2010年10月22日に北海道大学法学部で開催された北大公法研究会(基盤A「関係性及び連携と連帯に着目した新たな行政観の構築可能性とその具体像に関する研究」研究会と共催)で「本質性理論の終焉?: 国際金融市場規制を素材として」と題する報告をさせて頂きました。銀行に対する自己資本比率規制や国際会計基準など,国際レベルで展開する行政上の規範形成が国内法に与える影響を,本質性理論というフィールドから検討しました。公法以外の先生方にもご参加頂き,さまざまな観点からのご質問・ご意見をいただくことができました。
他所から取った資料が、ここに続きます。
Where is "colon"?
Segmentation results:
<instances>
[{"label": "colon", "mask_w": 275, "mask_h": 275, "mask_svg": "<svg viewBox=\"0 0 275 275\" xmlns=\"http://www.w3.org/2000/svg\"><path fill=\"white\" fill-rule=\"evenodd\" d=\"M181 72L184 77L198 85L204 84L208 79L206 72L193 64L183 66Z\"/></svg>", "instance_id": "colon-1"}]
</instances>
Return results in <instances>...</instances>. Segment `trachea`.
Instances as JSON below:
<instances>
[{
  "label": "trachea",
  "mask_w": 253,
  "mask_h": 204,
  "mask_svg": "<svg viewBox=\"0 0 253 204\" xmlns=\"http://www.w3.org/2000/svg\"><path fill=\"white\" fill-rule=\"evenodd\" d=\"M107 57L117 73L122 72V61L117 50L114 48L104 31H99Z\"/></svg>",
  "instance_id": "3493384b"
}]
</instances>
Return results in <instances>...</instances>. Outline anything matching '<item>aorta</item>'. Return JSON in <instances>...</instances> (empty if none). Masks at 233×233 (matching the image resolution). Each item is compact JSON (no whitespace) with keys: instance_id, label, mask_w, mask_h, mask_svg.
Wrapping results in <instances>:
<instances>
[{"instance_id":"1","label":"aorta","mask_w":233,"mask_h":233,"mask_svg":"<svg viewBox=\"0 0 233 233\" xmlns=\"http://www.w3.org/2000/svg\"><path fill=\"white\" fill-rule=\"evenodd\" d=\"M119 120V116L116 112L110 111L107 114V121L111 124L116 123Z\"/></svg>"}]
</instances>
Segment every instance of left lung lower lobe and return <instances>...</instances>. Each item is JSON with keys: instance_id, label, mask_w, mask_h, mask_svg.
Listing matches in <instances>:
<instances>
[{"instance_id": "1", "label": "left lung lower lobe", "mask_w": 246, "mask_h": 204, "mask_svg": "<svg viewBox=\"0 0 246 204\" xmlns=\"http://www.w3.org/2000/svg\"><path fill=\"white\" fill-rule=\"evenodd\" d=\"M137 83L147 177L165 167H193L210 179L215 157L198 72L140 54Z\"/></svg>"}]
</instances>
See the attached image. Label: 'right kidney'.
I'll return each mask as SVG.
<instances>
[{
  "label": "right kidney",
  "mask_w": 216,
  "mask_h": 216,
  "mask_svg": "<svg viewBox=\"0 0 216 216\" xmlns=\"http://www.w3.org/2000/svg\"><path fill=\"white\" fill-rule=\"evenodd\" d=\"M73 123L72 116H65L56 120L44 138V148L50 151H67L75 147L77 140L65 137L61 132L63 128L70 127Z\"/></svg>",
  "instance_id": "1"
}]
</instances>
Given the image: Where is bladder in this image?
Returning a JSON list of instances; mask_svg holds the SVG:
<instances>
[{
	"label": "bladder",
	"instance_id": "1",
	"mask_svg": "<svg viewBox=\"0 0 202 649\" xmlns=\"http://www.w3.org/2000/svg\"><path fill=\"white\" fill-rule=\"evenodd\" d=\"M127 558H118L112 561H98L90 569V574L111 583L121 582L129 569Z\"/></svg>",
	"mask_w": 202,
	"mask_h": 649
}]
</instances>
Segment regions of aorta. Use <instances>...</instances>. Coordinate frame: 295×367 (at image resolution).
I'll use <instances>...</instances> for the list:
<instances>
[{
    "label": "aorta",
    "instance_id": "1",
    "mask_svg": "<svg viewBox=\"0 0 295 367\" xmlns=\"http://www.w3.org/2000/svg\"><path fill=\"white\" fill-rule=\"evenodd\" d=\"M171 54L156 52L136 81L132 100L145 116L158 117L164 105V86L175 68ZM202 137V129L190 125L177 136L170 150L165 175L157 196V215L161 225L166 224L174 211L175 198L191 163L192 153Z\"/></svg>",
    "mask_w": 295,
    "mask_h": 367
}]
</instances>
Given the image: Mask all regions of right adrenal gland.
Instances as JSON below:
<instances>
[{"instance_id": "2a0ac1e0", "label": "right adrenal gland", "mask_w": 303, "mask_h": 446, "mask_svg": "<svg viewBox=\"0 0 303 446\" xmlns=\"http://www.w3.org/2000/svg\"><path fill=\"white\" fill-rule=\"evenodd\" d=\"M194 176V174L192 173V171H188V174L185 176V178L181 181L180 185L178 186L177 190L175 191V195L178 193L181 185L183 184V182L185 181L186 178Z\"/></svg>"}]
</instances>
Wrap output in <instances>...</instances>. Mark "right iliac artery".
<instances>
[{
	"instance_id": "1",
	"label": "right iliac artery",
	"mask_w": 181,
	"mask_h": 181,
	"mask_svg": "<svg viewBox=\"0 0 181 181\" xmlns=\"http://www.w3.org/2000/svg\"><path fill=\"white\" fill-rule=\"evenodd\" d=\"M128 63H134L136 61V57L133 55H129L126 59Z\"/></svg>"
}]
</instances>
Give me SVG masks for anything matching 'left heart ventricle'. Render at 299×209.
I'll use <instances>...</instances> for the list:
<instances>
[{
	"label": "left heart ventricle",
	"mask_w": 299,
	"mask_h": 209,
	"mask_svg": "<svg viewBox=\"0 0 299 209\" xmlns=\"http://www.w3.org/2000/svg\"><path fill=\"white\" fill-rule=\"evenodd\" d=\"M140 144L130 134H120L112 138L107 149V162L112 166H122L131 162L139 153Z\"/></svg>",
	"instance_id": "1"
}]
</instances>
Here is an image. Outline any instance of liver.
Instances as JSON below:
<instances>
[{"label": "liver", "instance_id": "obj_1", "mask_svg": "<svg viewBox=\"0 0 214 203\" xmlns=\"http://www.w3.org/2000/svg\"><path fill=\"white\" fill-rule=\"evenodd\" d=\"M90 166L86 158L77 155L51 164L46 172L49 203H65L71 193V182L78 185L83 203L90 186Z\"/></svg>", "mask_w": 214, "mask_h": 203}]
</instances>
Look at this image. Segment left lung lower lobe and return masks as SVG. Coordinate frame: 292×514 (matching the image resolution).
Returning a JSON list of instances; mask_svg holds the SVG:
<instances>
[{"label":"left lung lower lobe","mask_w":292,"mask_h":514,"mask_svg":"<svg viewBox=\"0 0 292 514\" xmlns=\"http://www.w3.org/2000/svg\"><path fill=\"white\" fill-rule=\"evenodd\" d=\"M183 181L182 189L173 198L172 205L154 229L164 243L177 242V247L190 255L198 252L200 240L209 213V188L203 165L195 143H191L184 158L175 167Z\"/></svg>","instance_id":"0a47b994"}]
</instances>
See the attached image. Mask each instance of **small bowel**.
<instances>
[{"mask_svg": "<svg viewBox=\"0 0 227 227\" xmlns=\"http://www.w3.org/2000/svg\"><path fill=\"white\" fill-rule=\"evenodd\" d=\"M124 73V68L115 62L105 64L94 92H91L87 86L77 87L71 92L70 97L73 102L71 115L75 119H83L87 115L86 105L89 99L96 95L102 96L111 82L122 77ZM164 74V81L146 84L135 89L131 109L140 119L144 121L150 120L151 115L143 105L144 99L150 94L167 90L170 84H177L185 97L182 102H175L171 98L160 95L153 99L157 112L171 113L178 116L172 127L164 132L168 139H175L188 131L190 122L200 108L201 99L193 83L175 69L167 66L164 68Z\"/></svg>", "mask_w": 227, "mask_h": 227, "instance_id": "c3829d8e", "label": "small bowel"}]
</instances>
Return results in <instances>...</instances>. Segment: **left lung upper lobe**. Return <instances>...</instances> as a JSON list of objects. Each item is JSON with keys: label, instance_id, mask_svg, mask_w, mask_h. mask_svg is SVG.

研究会報告に際してはとりわけ,亘理格教授と藤谷武史准教授の多大なご協力を得ました。ありがとうございました。

立法者制御の法理論

立法者制御の法理論──政策決定の「質」向上のための一試論」と題する論説を,新世代法政策学研究(北海道大学)7号(2010年)109-147頁に掲載させて頂きました。これは,2009年9月に北海道大学で開催されたシンポジウム「相対化・グローバル化時代における国家の法律と立法者の位置づけ」の報告原稿に加筆修正を加えたものです。この特集には以下の4論文が掲載されています。

後半の2本の論説は,シンポジウムの際の報告原稿と素材の上では共通ですが,実質的には完全書き換えに近いものになっています。

多元的システムにおける行政法学

「多元的システムにおける行政法学──日本法の観点から」と題する論説を,新世代法政策学研究(北海道大学)6号(2010年)115-140頁に掲載させて頂きました。これは,2009年9月に学習院大学で開催されたシンポジウム『多元的システムにおける行政法学』での報告原稿に加筆修正を加えたものです。ただしIV章3節 (1)の部分は『相対化・グローバル化時代における国家の法律と立法者の位置づけ』の報告原稿の内容となっています。公表に際して「多元的システムにおける行政法学」の方で多層化・複線化の問題をまとめて扱うことに変更したため,2つの原稿の間での内容の若干の整理を行うこととしました。この特集「多元的システムにおける行政法学」には上記の論文も含めて次の4本が掲載されています。

「多元的」と「多層的」の意味の違いについては上記の「企画趣旨説明」に詳しい記述があるほか,拙稿でも若干の概念整理を行いました。

個人的には,この公表作業で,現在の留学の研究テーマについてこれまで勉強したことの一区切りをつけることができました。『相対化・グローバル化時代における国家の法律と立法者の位置づけ』の報告原稿については,7月発行予定の新世代法政策学研究7号に掲載される予定です。